TEXTO A LER
Com efeito, quando os portugueses lá estavam, no século XVI e até ao princípio
do século XVII, houve um avanço grande do cristianismo. Só que essa é uma daquelas
zonas que passaram para o domínio holandês no tempo dos Filipes; e os
holandeses, que eram calvinistas, perseguiram o catolicismo.
É certo que há uma minoria cristã no Sri Lanka, a dos
burghers, que são uma mistura de portugueses e holandeses, a que se juntaram os
seus descendentes. Todavia, o que fez o padre José Vaz foi recuperar o
catolicismo no Sri Lanka, que era completamente proibido, pelo que estava escondido
nalgumas famílias. E ele conseguiu, de maneira notável, magnífica, revitalizar
o catolicismo que estava debaixo das cinzas.
Sobre a internacionalização do Sacro Colégio e, em especial,
o facto de a maioria dos cardeais ser de fora da Europa, a refletir a
diversidade provinda das Descobertas, Dom Manuel diz:
“Basta
dizer: eu sou bispo há 17 anos e de cada vez que vou a Roma – portanto, só há
três pontificados, João Paulo II, Bento XVI e agora Francisco – vejo o mundo
mais variado em tudo quanto seja serviços centrais da Igreja, participação nas
comemorações, colégio dos cardeais”.

ENUNCIADO 1
Responda às perguntas seguintes com base no texto a ler.
(a) Que confissão religiosa seguiam os holandeses?
(b) Há quantos anos Dom Manuel é bispo?
(c) Que três pontificados Dom Manuel menciona?
ENUNCIADO 2
Diga, por favor, se cada afirmação concorda com o texto a ler, respondendo sim ou não e citando as palavras do texto que o decidem.
(a) No tempo dos Filipes, a zona passou para o domínio holandês.
(b) Antes da ação do padre José Vaz, o catolicismo era permitido no Sri Lanka.
(c) A maioria dos cardeais é europeia.
A listagem não intervém em nada do que aqui se pede.

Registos
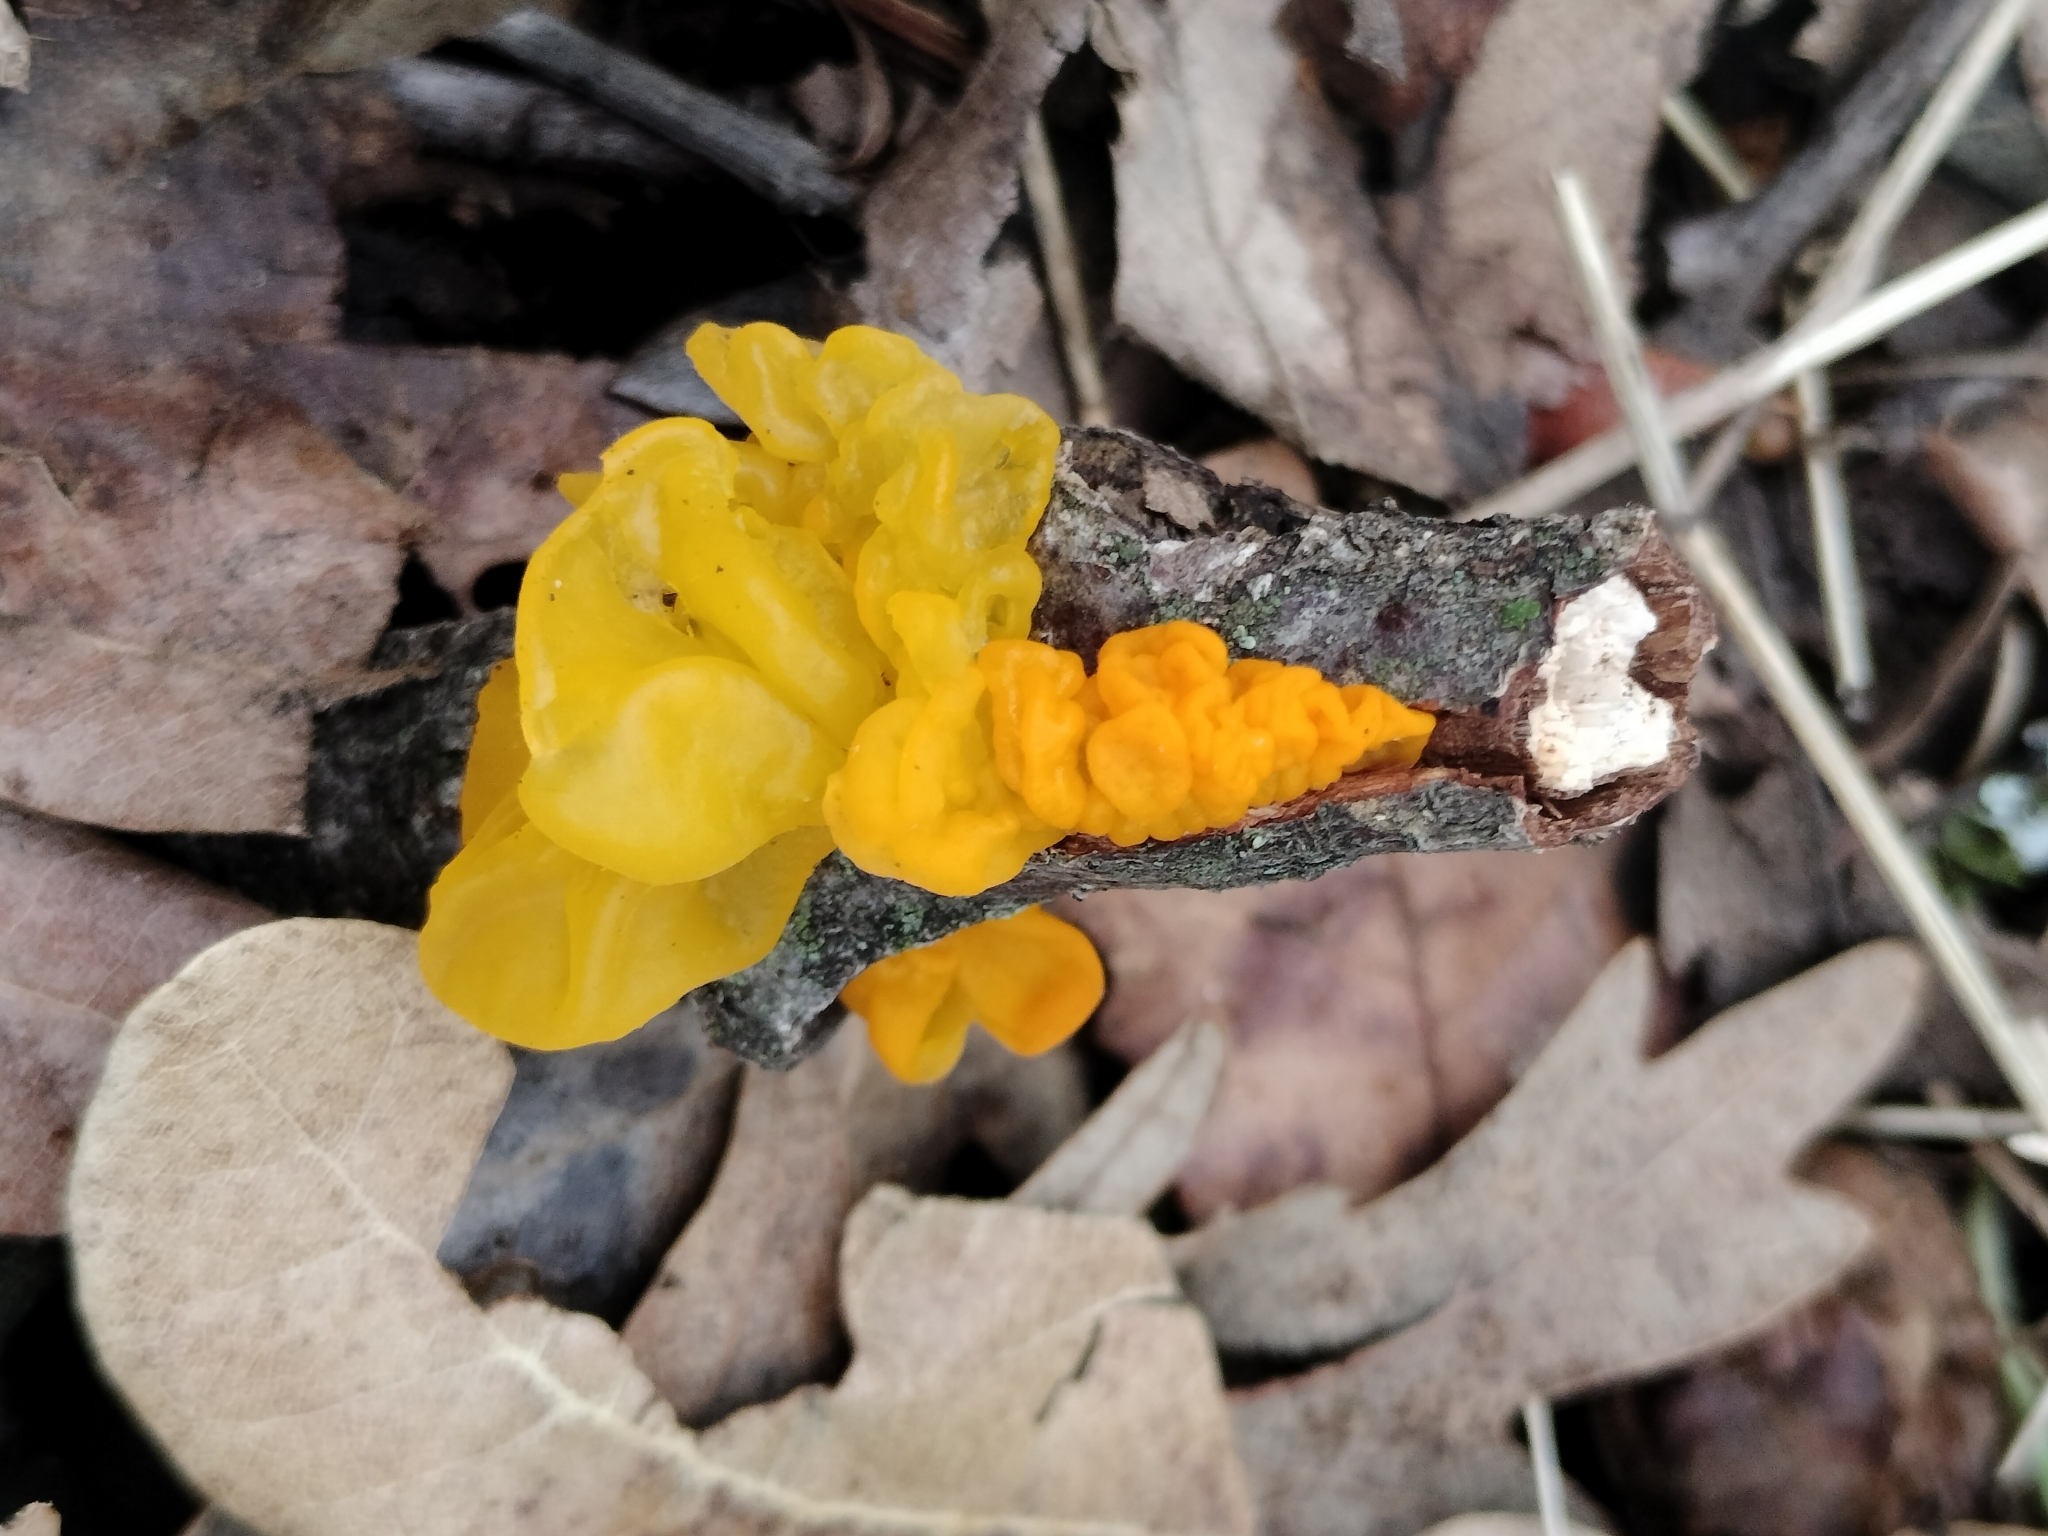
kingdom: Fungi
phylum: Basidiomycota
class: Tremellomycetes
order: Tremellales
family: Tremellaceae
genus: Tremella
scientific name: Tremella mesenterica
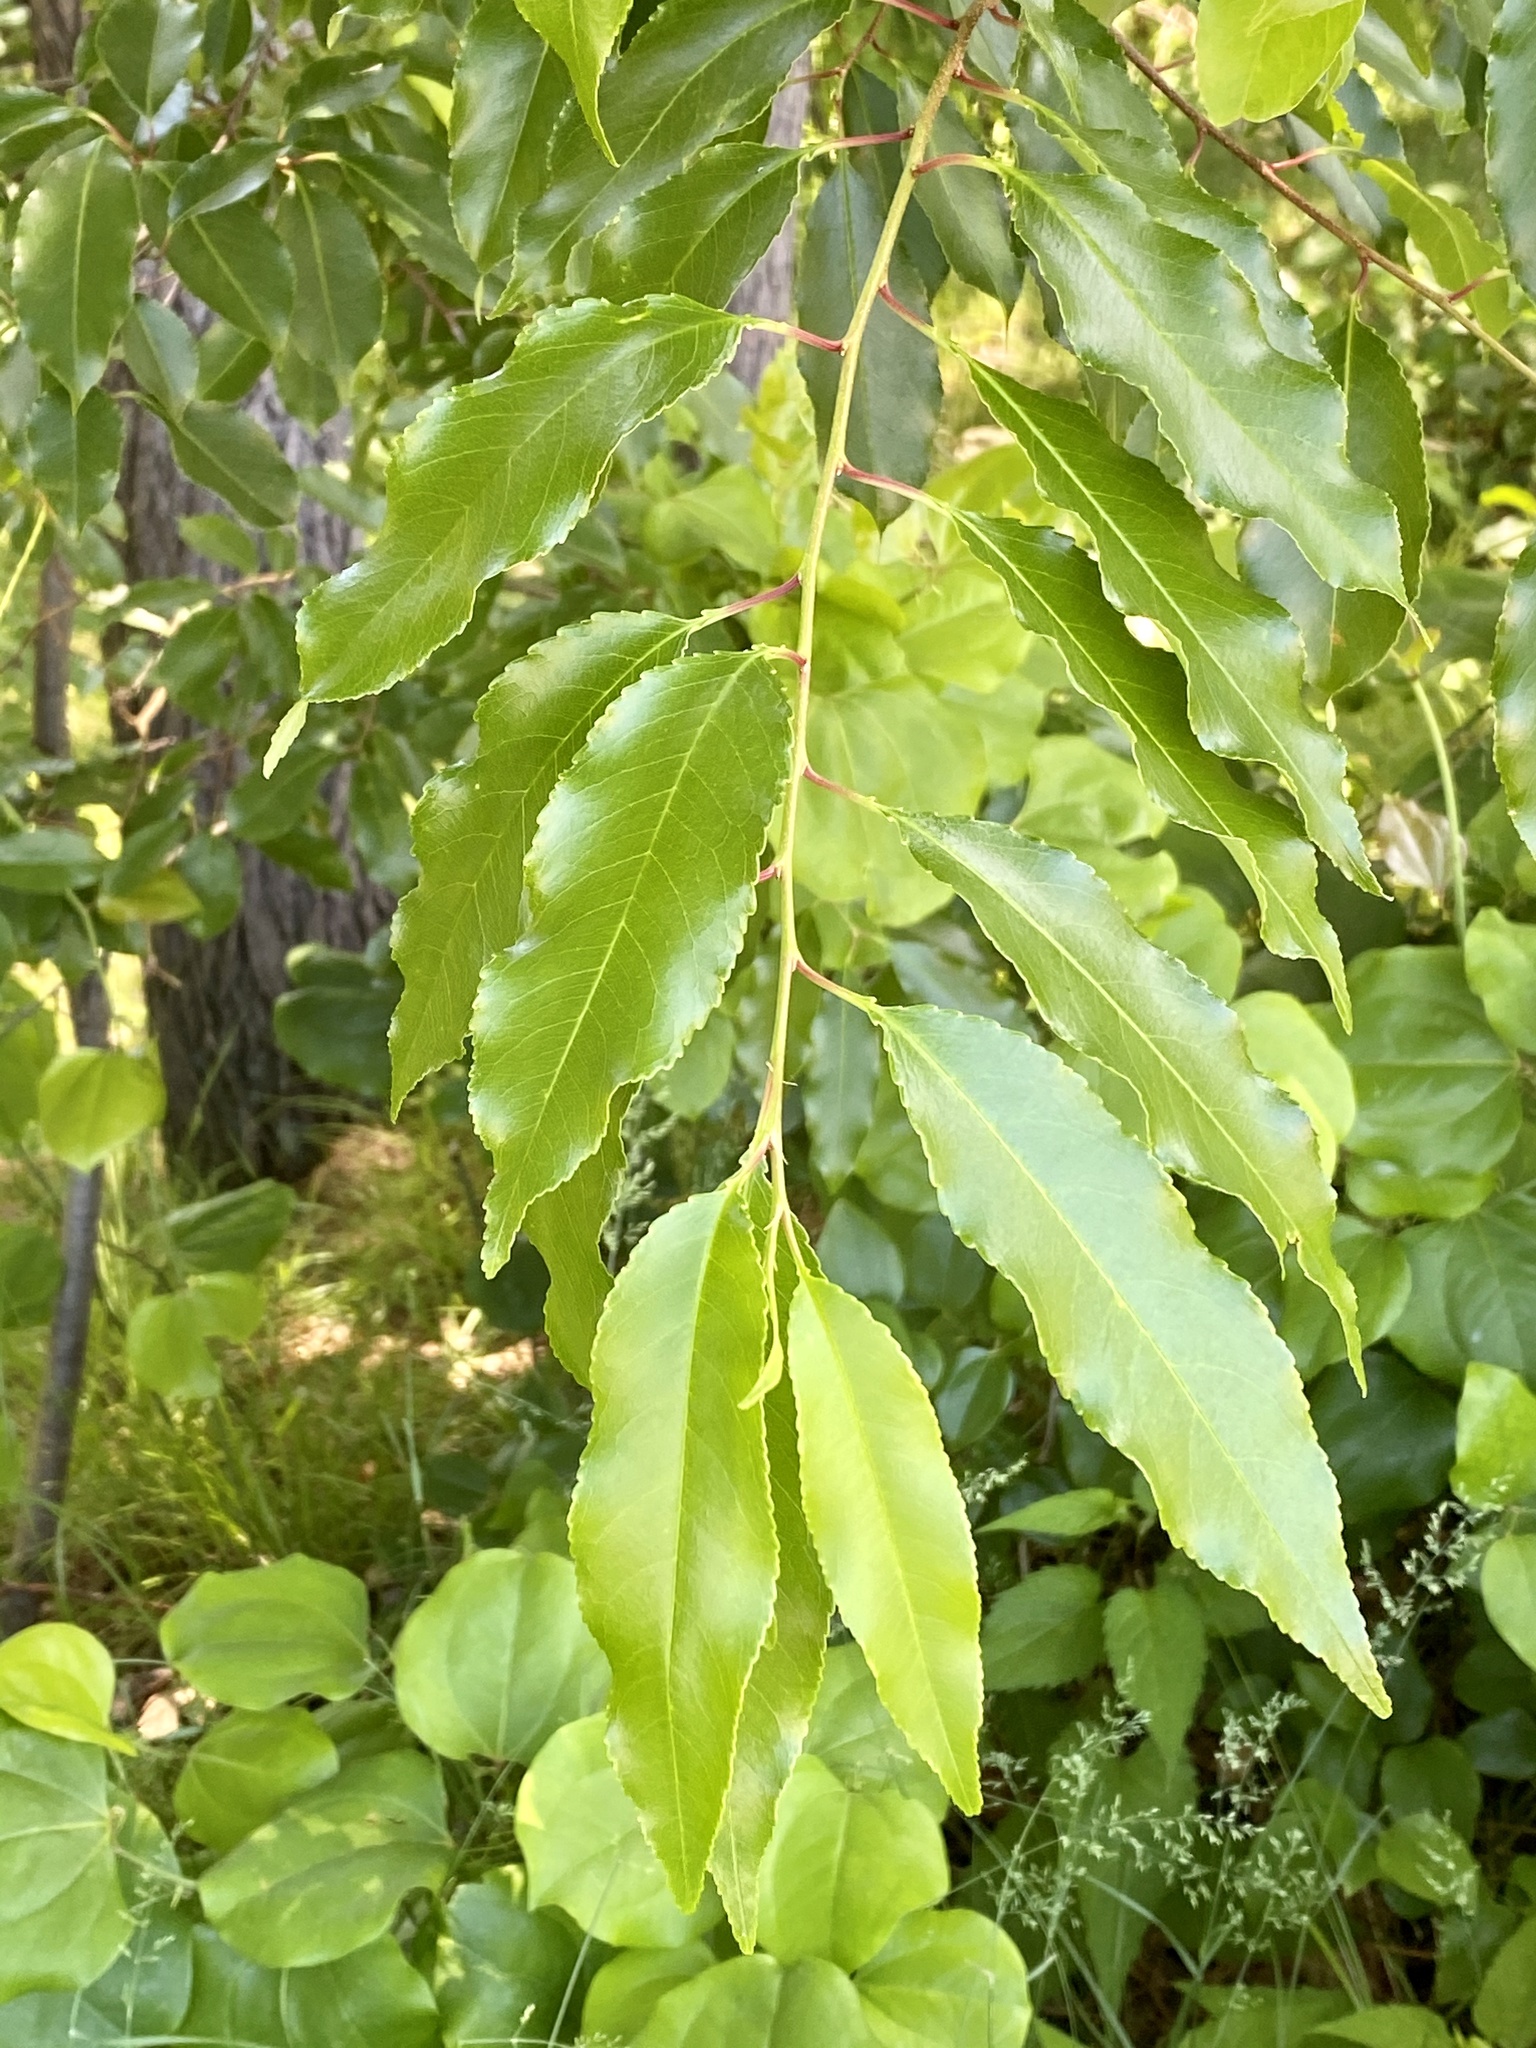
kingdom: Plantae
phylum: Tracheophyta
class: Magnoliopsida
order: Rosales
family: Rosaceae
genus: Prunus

RESULTADO 1
(a) Eram calvinistas.
(b) Há 17 anos.
(c) Os de João Paulo II, Bento XVI e Francisco.

RESULTADO 2
(a) Sim: "essa é uma daquelas zonas que passaram para o domínio holandês no tempo dos Filipes".
(b) Não: "que era completamente proibido".
(c) Não: "o facto de a maioria dos cardeais ser de fora da Europa".